§ Reading passage:
■ ■ ■ ■ ■ ■ ■

February is the month of LGBTUA+ history, and it’s a month for reflection, learning, and understanding. A month dedicated to the history of the LGBTUA+ community reminds and celebrates, champions and warns, that our histories are not created equal. Initiated in 2005 by Sue Sanders, Elly Barnes, and Schools OUT UK, the event launched in the wake of the abolition of Section 28 of the 1988 Local Government Act – which stated that councils should not “intentionally promote homosexuality or publish materials with the intention of promoting homosexuality”. Since then, the month has drawn attention to histories which have contributed to the presence and liberties of the LGBTUA+ community.

History does more than repeat itself as the cliché would suggest; in fact, it permeates our culture and provides a foundation for society. History drives change. The stories of LGBTUA+ pain, perseverance, and injustice during the struggle for civil rights would be forgotten without a month with this in its focus. During LGBTUA+ history month, many of us are reminded of the liberties and freedoms we take for granted.

■ ■ ■ ■ ■ ■ ■

§ To do:
1. Name every person or organization the passage on LGBTUA+ history month credits with starting the event.
2. Carry on the passage on LGBTUA+ history month from its final sentence, adding a paragraph or two in the same voice.
The lines that follow are separate material, unrelated to the passage on LGBTUA+ history month.

§ Information supplied:
■ ■ ■ ■ ■ ■ ■

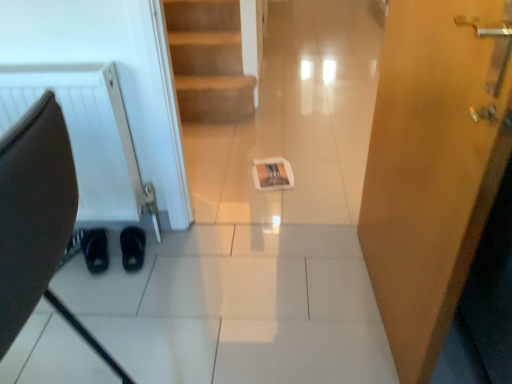
Find the location of a particular element. This screenshot has width=512, height=384. vacant area that is situated to the right of matte paper magazine at center is located at coordinates (317, 175).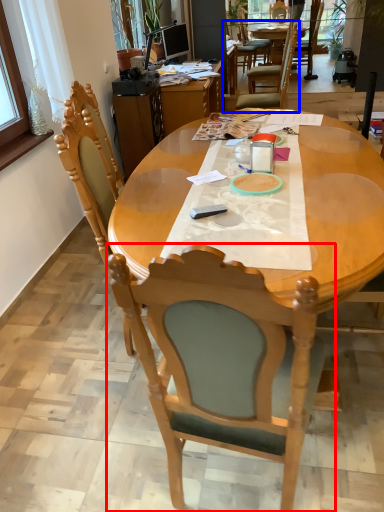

■ ■ ■ ■ ■ ■ ■

§ Outputs by task:
1. Sue Sanders, Elly Barnes, and Schools OUT UK

2.
Although with attention now on the Winter Olympics in South Korea, it’s important to remember the previous games held in Sochi. The Olympics may have moved on from Russia, however this is not a luxury available to LGBTUA+ Russians. A couple of months before the 2014 Winter Olympics began, Russian President Putin signed what later became known as the “gay propaganda law”. In this, it was argued that “non-traditional sexual relations” were a danger to children and society. This welcomed a ratcheting up of homophobic rhetoric in state media, and a dramatic increase in discrimination and attacks on the LGBTUA+ community by vigilante groups and individuals. While the attention of the media has long moved on, Putin’s upholding of “traditional values” continues to hurt those left behind.

It is stories like these, of which there are so many, that are the reason why we need a LGBTUA+ history month

2017 saw the European Court of Human Rights condemn the “gay propaganda law”, ordering the Russian government to pay restitution to plaintiffs. Although Russia was obligated by treaty to respect this decision, its courts continue to punish people under the Putin’s damaging law. This is not an isolated case. It must be recognised that LGBTUA+ individuals worldwide face extreme daily oppression which goes unreported. It is shocking that engaging in same-sex relations remains a crime in 72 countries across the world, and is punishable by death it at least four of these. Just little over four months ago, in October, Human Rights Watch reported the arrest and torture of gay and bisexual men by police in Azerbaijan, with similar crackdowns reported in Egypt and Indonesia. It is stories like these, of which there are so many, that are the reason why we need a LGBTUA+ history month.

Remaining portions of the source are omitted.